When ribs are done, transfer them to a cookie sheet and turn the oven to broil. Brush ribs with half the glaze and broil for 3 minutes, until bubbly. Turn over, brush with remaining glaze and broil another 3 minutes.

Serves 10-12

  • janmstanley

    …and I was so looking forward to your special recipe for roasted vegetables :) But this one will do just fine (as did yet another wonderful Lia Huber recipe on Sunday night)! JAN

  • MountainRN

    Oh – I love this time of year ONLY for the food. Not crazy about being cold. But, today I’m processing our concord grapes into juice with my mother-in-law and last night I ate some of the lovely oven-dried tomatoes I made a few days ago (cut in half, drizzle in olive oil, cook at 200 degrees for 4 hours, store in a jar with olive oil or freeze individually on cookie trays and then put in freezer bag). They tasted like heaven – better than store-bought for sure. My husband and son are hunting for deer and this weekend it will be duck. Comfort food is the price I pay for this cold weather I guess. ;-) Thanks Lia for the recipes. steph

  • Lia Huber

    Jan . . . glad to hear Sunday night’s dinner turned out better than ours did ;-)! Although we punted with a delicious broccoli/kale/sausage pasta, so all was not lost. Great to see you!

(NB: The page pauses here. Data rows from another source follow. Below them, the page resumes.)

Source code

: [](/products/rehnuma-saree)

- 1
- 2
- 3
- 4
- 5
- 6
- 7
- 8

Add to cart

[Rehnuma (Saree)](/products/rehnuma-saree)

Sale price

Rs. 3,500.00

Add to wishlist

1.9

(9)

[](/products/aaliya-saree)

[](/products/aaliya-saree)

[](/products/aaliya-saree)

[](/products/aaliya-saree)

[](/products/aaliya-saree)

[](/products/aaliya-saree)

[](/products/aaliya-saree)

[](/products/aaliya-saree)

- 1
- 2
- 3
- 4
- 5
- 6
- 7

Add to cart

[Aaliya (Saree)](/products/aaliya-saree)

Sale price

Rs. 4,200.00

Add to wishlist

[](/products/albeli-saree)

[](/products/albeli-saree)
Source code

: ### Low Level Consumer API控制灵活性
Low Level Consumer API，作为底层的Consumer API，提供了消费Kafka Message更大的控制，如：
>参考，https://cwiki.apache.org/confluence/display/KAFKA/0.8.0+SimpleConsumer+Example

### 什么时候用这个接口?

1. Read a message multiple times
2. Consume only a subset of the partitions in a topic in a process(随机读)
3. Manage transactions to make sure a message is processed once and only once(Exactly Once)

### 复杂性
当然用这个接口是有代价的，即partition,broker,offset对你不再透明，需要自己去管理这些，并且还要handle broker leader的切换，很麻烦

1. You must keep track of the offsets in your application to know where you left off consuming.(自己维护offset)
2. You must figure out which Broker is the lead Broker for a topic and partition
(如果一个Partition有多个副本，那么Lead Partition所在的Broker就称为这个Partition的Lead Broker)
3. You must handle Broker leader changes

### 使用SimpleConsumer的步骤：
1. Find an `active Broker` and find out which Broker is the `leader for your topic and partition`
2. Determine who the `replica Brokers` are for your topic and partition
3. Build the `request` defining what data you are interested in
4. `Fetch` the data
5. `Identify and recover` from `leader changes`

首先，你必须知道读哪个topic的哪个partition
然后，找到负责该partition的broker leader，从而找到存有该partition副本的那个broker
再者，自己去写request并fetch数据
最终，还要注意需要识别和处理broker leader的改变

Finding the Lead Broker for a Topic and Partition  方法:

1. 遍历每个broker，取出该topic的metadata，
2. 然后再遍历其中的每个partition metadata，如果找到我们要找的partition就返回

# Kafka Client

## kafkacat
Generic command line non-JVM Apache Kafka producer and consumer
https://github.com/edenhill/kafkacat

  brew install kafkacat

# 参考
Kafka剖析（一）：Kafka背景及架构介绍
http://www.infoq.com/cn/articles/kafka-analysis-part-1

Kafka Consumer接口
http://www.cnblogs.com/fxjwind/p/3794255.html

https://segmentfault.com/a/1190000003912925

    Steph . . . Those tomatoes are my favorite! Now if only I could get my husband to go hunt some deer and duck (and boar). ;-)

  • Jacqueline Church

    Mmmm short ribs. Braising brings out umami. Cuts like short ribs are perfect for these Fall days. We’re having short ribs tomorrow. Our butcher had some beautiful ones today. I can hardly wait.